Dans le même temps, il a appelé à la présence d’un plus grand nombre de pays au Conseil de sécurité des Nations unies pour une meilleure gouvernance mondiale et pour mettre fin au «privilège du veto», qui menace l’équilibre et la paix. «Le monde d’aujourd’hui n’est pas le même qu’en 1945», a-t-il déclaré.
Lors de son discours au sommet des Nations unies sur le climat qui se tient ces jours-ci dans la ville égyptienne de Sharm el Sheikh, Lula a souligné que «la lutte contre le réchauffement climatique est indissociable de la lutte contre la pauvreté».
Lula a souligné qu’une société plus empathique est nécessaire, fondée sur la «confiance» entre les peuples et «au-delà des intérêts nationaux immédiats», afin de s’attaquer à un problème qui touche particulièrement les plus vulnérables.
C’est pourquoi il a préconisé la mobilisation de davantage de ressources afin que «les pays en développement, en particulier les plus pauvres», puissent faire face à un problème qui, «dans une large mesure», a été causé par les plus riches.

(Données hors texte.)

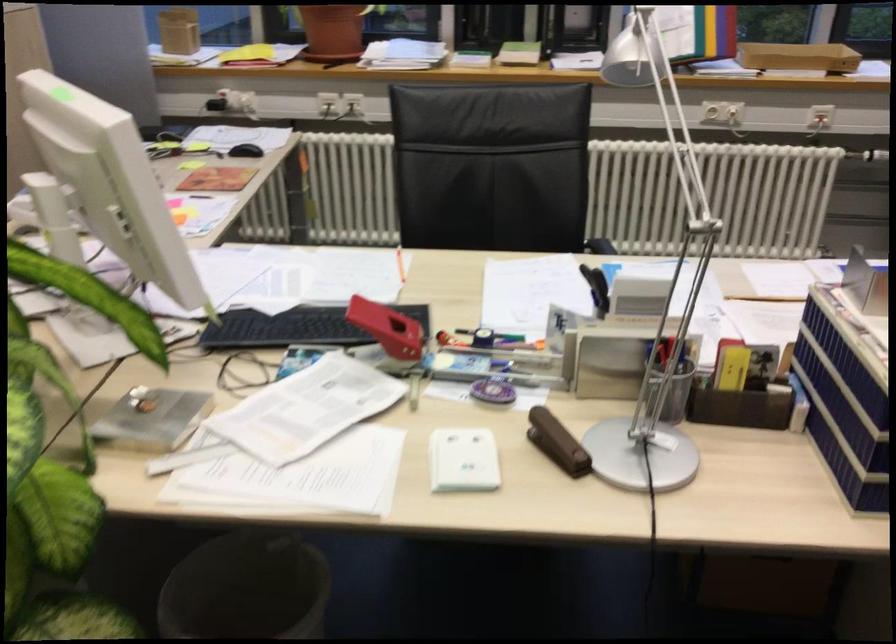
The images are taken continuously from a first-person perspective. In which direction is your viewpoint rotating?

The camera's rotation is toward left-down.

Lula da Silva a déclaré qu’il plaiderait «avec véhémence» pour que l’Amazonie accueille le sommet des Nations unies sur le climat en 2025, alors que le Brésil accueillera le G20 un an plus tôt. «Soyez assurés que l’agenda climatique sera une priorité. Mon retour permettra également de payer ce que j’ai promis en 2009», a-t-il déclaré.
Le Brésil avait déjà proposé d’accueillir la COP25 en 2019, mais l’arrivée de Bolsonaro au pouvoir a signifié le retrait du géant sud-américain en tant qu’hôte d’un forum initialement déplacé au Chili et qui, en raison des protestations, s’est finalement retrouvé en Espagne.
«Je suis ici pour dire que le Brésil est prêt à reprendre les efforts pour reconstruire une planète plus saine, un monde plus juste, capable d’accueillir avec dignité tous ses habitants, et pas seulement une minorité privilégiée», a déclaré le nouveau président brésilien.
En ce sens, il a souligné que «l’inégalité entre les riches et les pauvres» se reflète également dans les efforts visant à réduire les ravages du changement climatique, rappelant que «les 1 % les plus riches de la population de la planète dépasseront de 30 fois la limite des émissions de dioxyde de carbone».
«Il n’y a pas de sécurité climatique pour le monde sans une Amazonie protégée (…) La lutte contre le changement climatique aura le plus haut profil dans la structure de mon gouvernement», a déclaré Lula, qui a promis de donner la priorité à la lutte contre la déforestation et de laisser derrière lui «les crimes environnementaux» du gouvernement précédent.
«Nous sanctionnerons strictement les responsables de toute activité illégale, qu’il s’agisse de prospection, d’exploitation minière, d’abattage ou d’occupation agricole abusive. Ces crimes touchent particulièrement les peuples indigènes», a déclaré Lula, qui a également annoncé la création d’un ministère des peuples indigènes.
L’objectif est de placer les communautés autochtones au centre de cette problématique et d’en faire les bénéficiaires d’une politique de croissance basée sur l’inclusion sociale «avec la nature comme alliée stratégique, et non plus comme un ennemi à vaincre».
«Nous ne pouvons plus repousser ce débat. Nous devons faire face à la réalité de pays où l’intégrité physique de leur territoire est menacée et où les conditions de survie de leurs habitants sont sérieusement compromises. Il est temps d’agir», a conclu Lula dans son discours.